--- Text to read ---
================================

Wednesday, August 21, 2013

Left-leaning economic columnist Eduardo Porter swallows nuclear power Kool-Aid

By Marc Jampole

Eduardo Porter usually gives a reasoned argument on economic problems and it usually leads to a left-leaning solution such as raising taxes on the wealthy or more government investment. He generally approaches the myths of mainstream and conservative economic writers with a clear head.

It was therefore surprising to read Porter on the front page of The New York Times business section advocating for the increased use of nuclear generated electricity as the solution to the twin challenges of human-induced global warming and resource shortages.

================================

--- Dataset extract ---

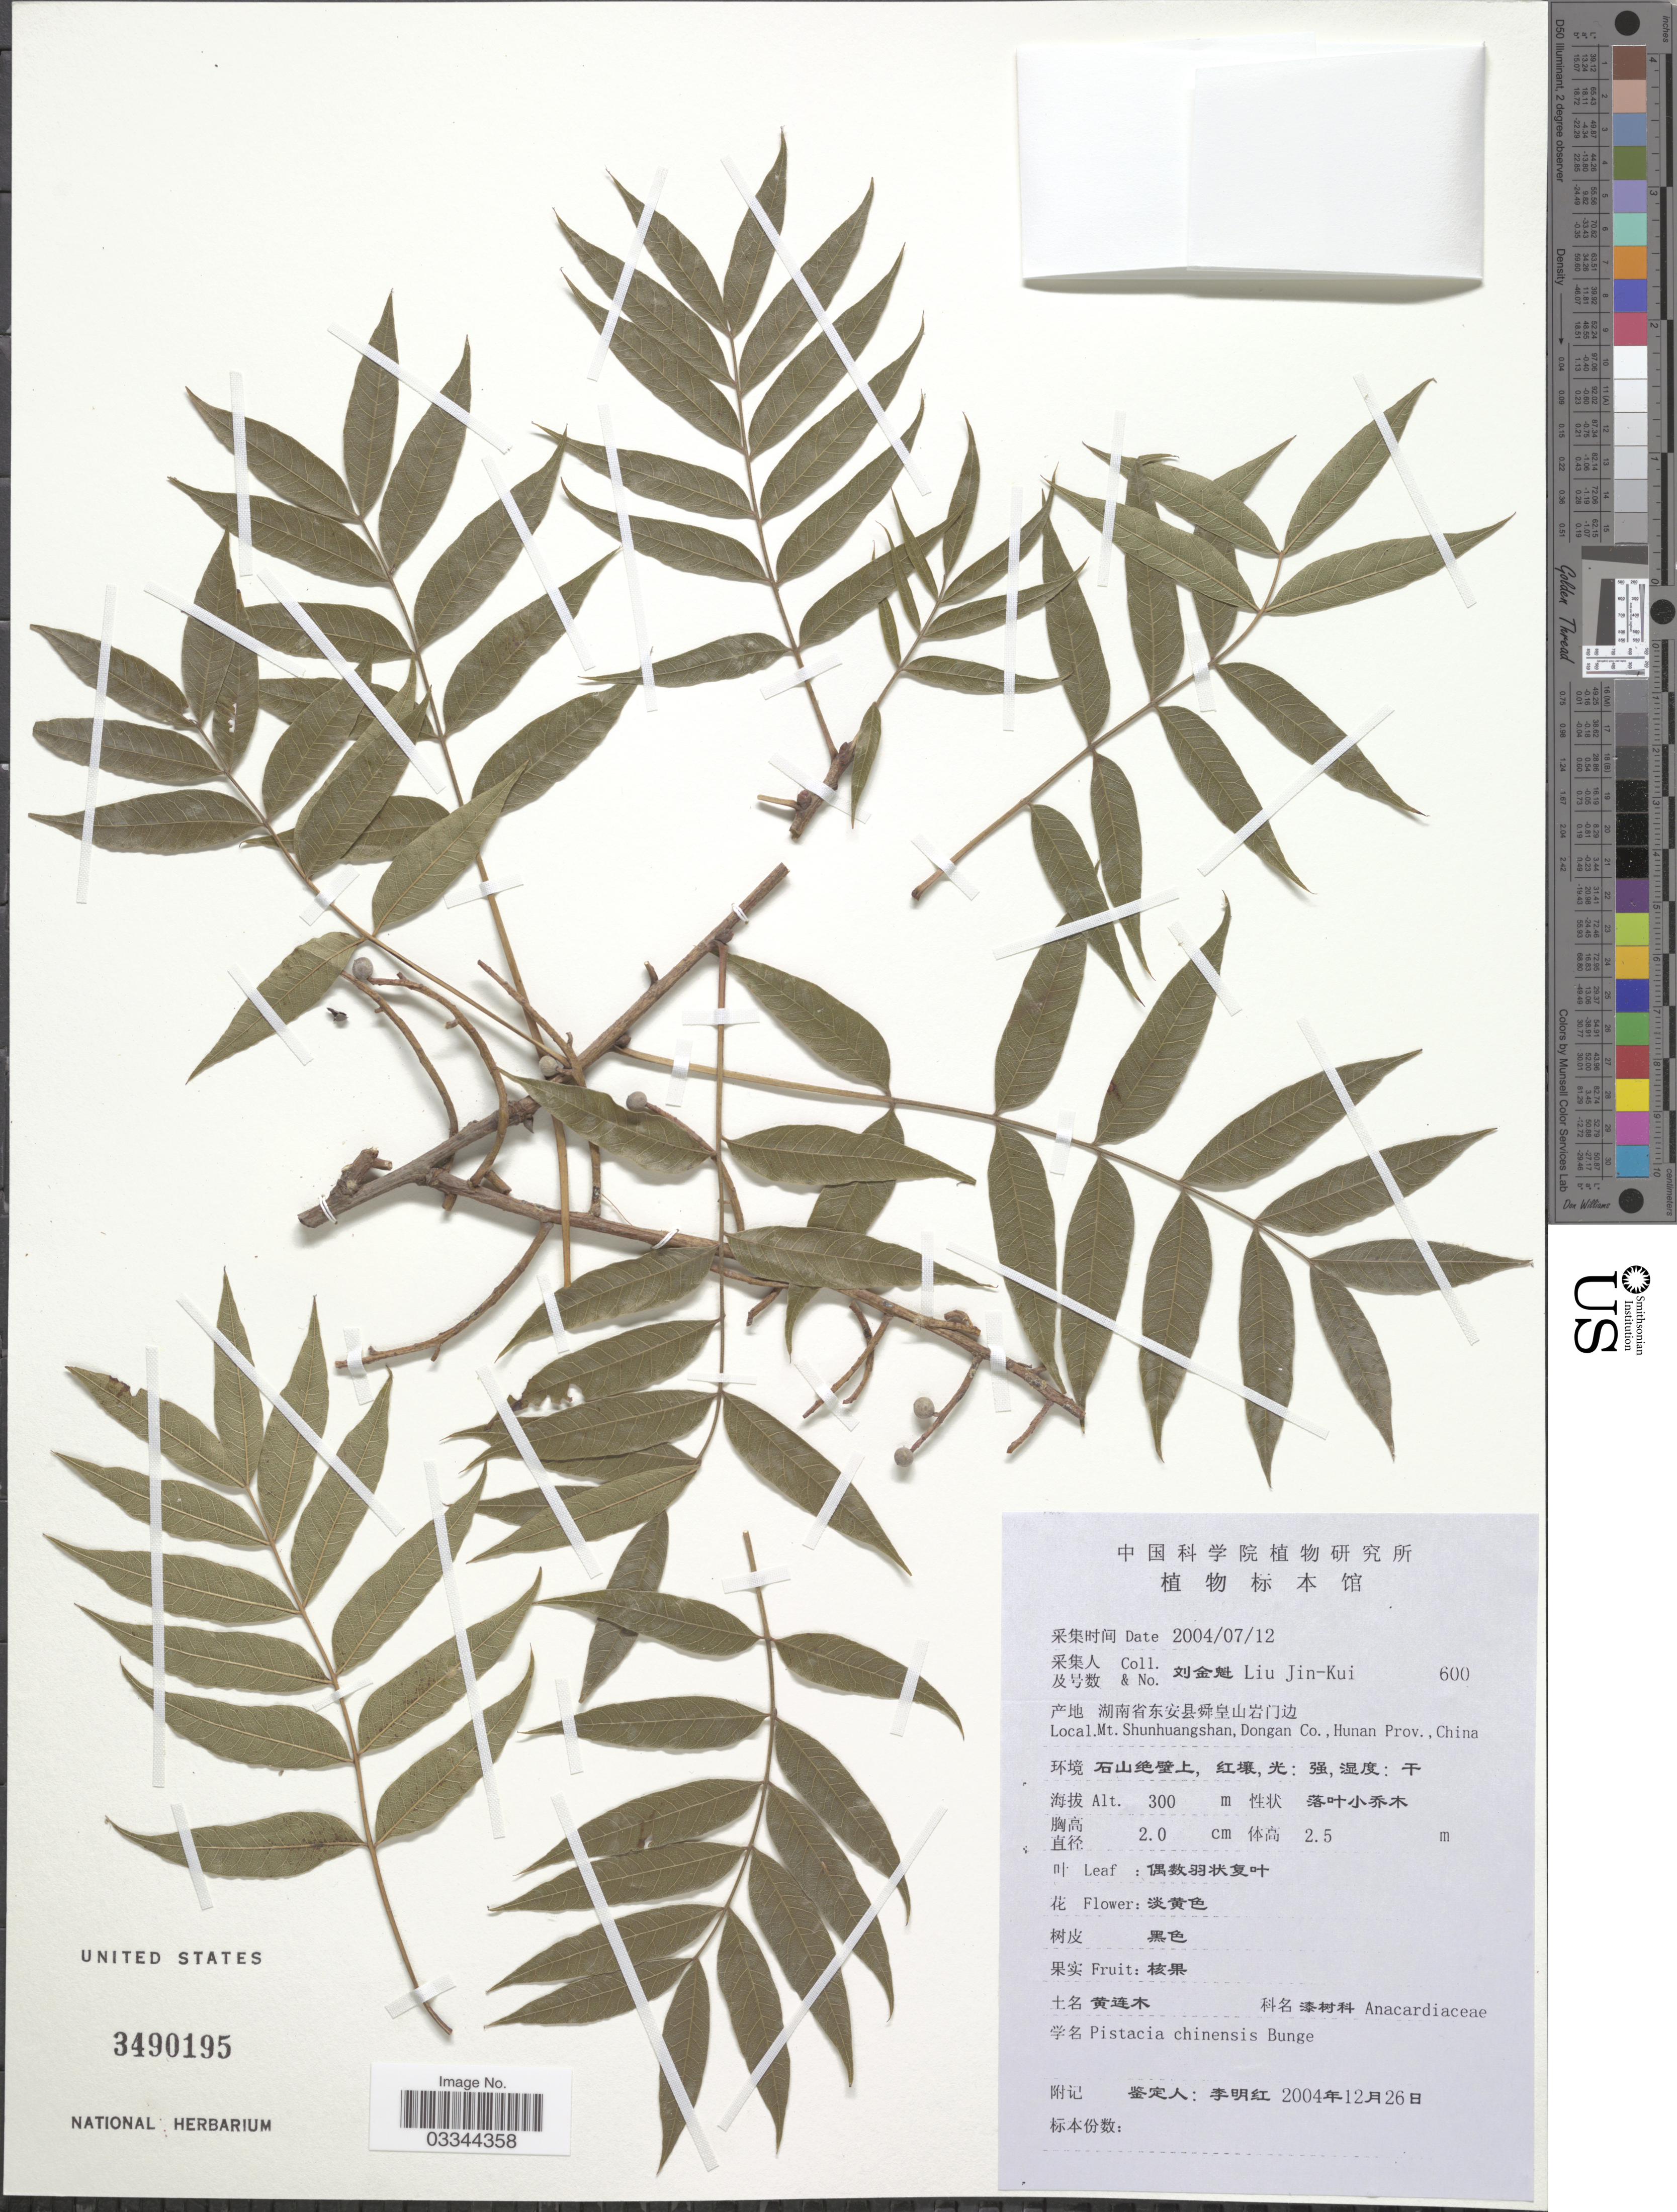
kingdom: Plantae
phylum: Tracheophyta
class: Magnoliopsida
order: Sapindales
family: Anacardiaceae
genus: Pistacia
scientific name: Pistacia chinensis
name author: Bunge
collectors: Liu Jin-Kui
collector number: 600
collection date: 2004-07-12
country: China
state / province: Hunan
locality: Mt. Shunhuangshan, Dongan Co.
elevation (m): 300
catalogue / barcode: US 3490195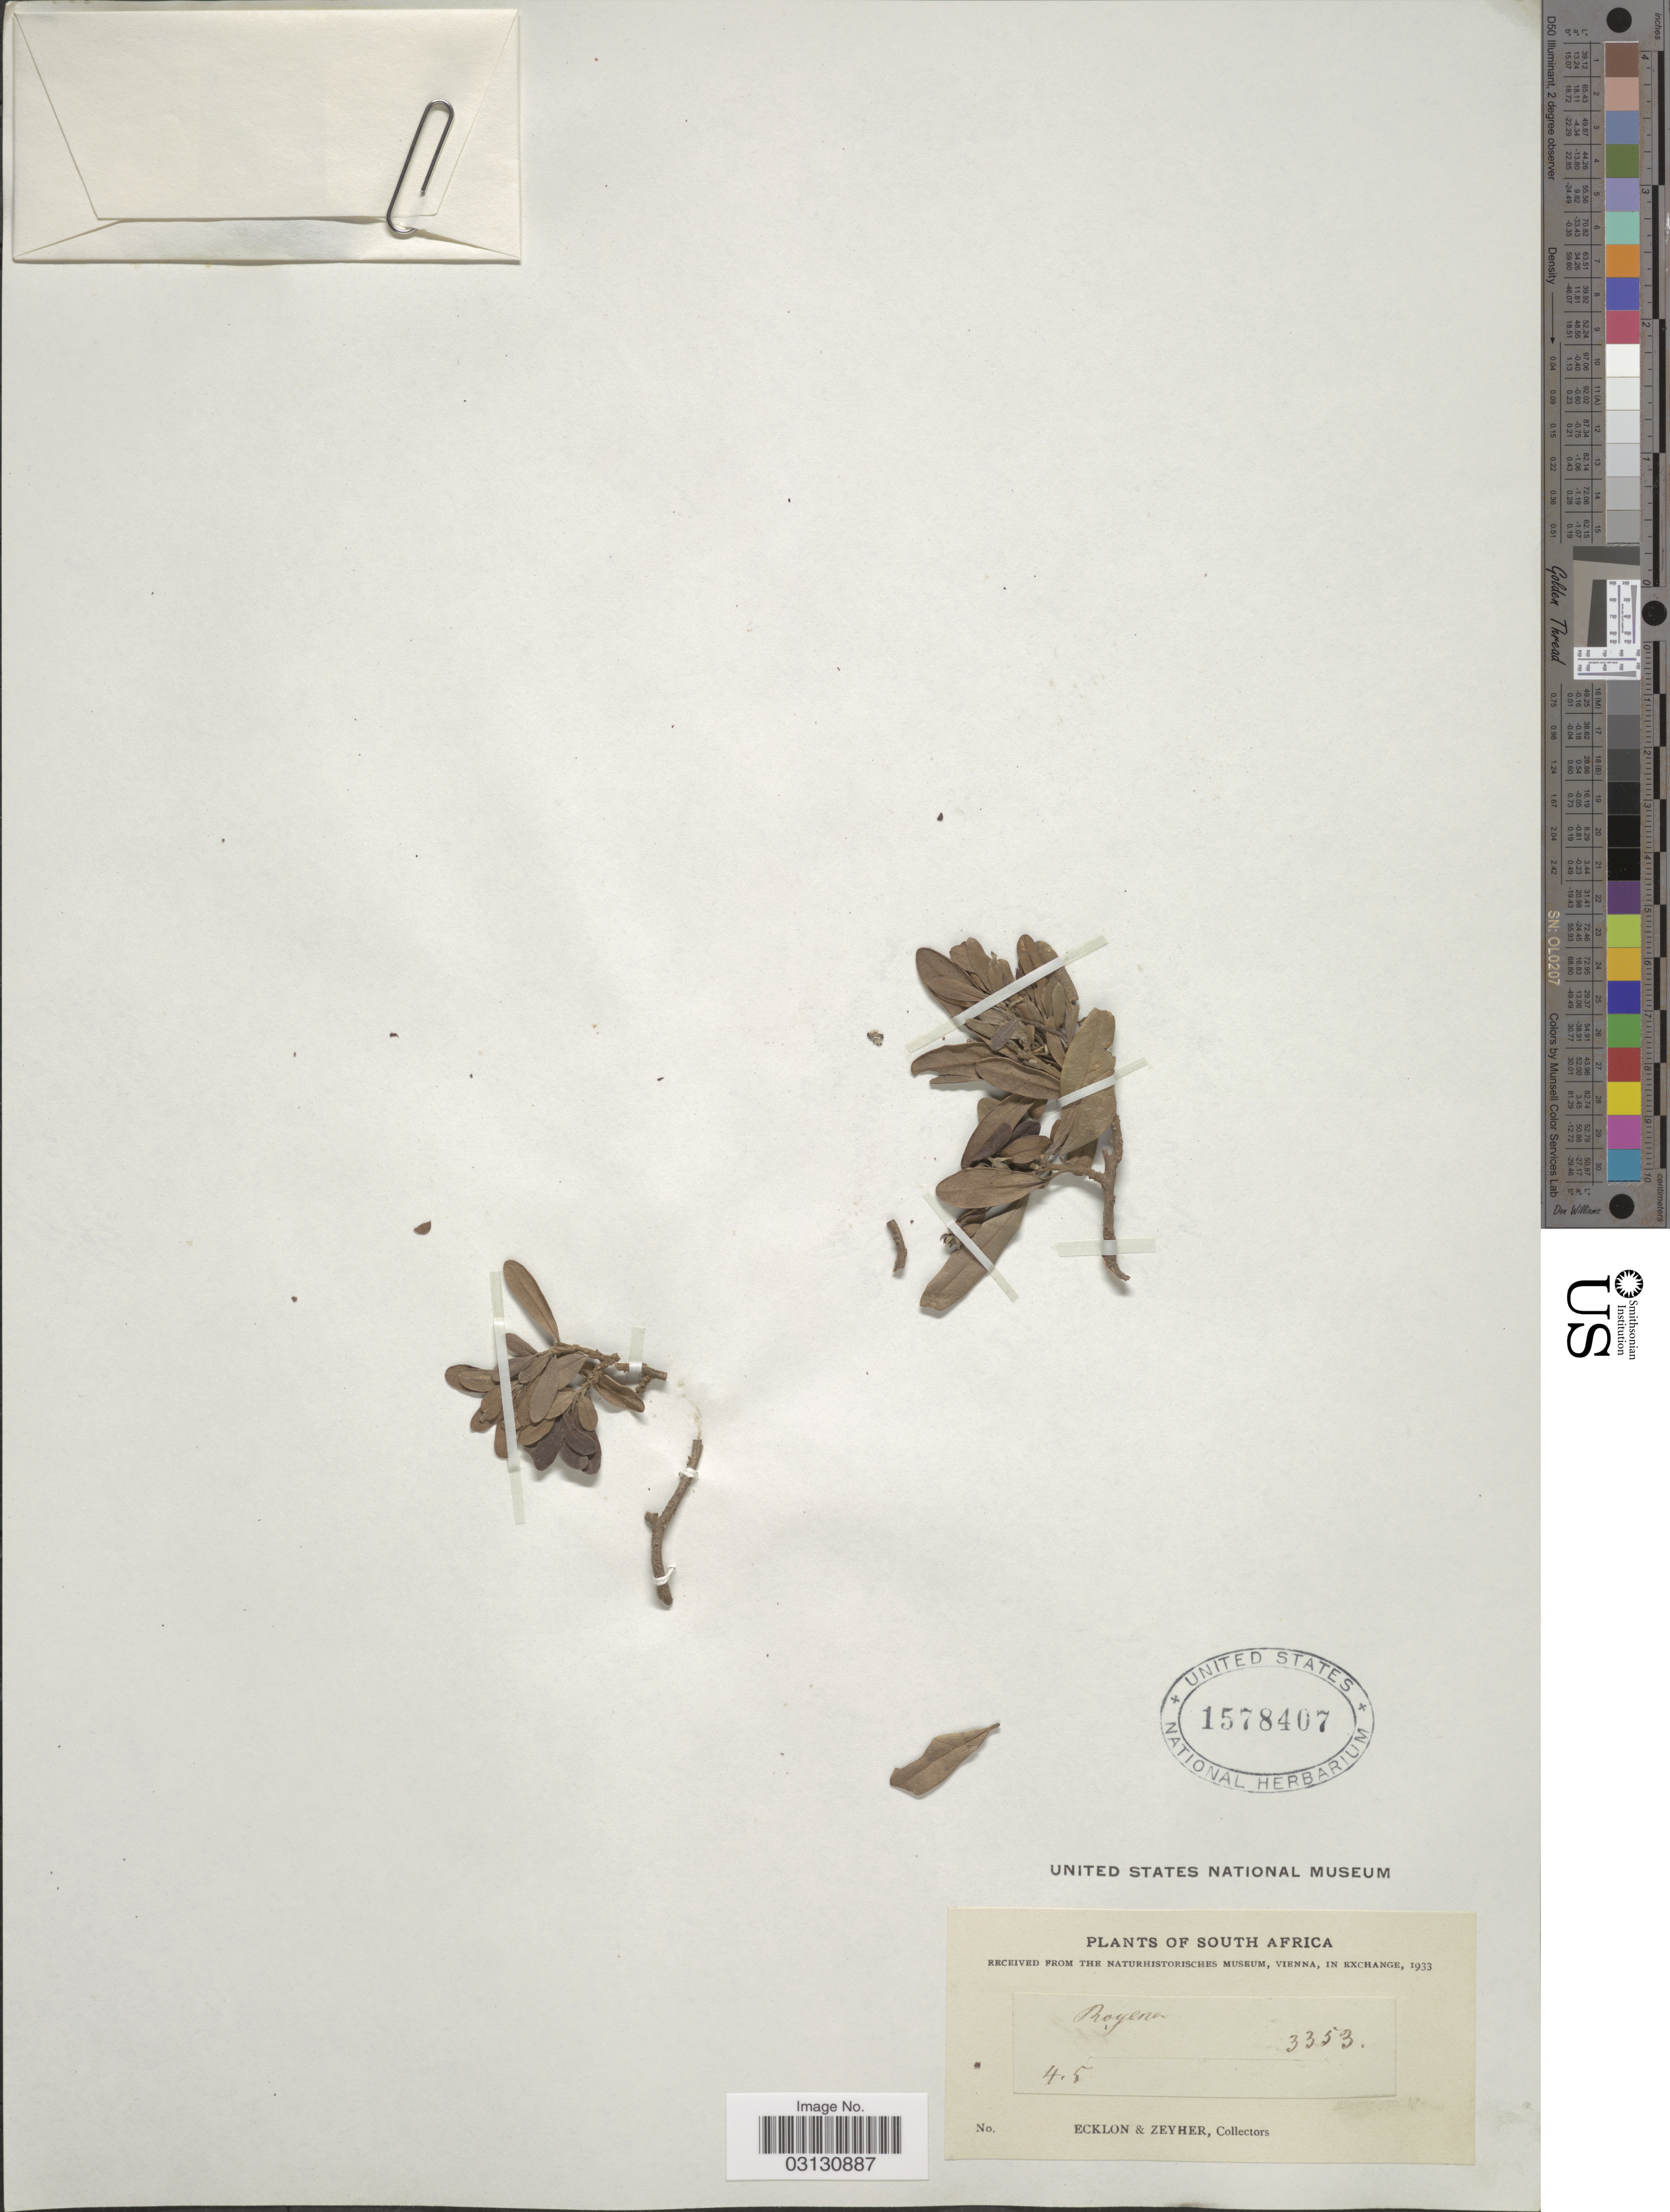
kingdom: Plantae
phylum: Tracheophyta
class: Magnoliopsida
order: Ericales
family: Ebenaceae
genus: Royena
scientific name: Royena sp.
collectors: -. Ecklon & -. Zeyher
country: South Africa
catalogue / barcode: US 1578407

================================

--- Requests ---
1 – In the post about Eduardo Porter, where did his piece in favor of nuclear power appear?
2 – Using the post about Eduardo Porter, say whether each statement agrees with it, and quote the words that decide it: (a) Porter usually offers a reasoned argument on economic problems. (b) The post is dated Tuesday, August 20, 2013. (c) Porter argued against using more nuclear power.
3 – List every person and every newspaper named in the post about Eduardo Porter.
The data has nothing to do with the post about Eduardo Porter.

--- Solutions to the tasks ---
1 – On the front page of The New York Times business section.

2 –
(a) Yes: "Eduardo Porter usually gives a reasoned argument on economic problems"
(b) No: "Wednesday, August 21, 2013"
(c) No: "advocating for the increased use of nuclear generated electricity"

3 – Eduardo Porter, Marc Jampole, The New York Times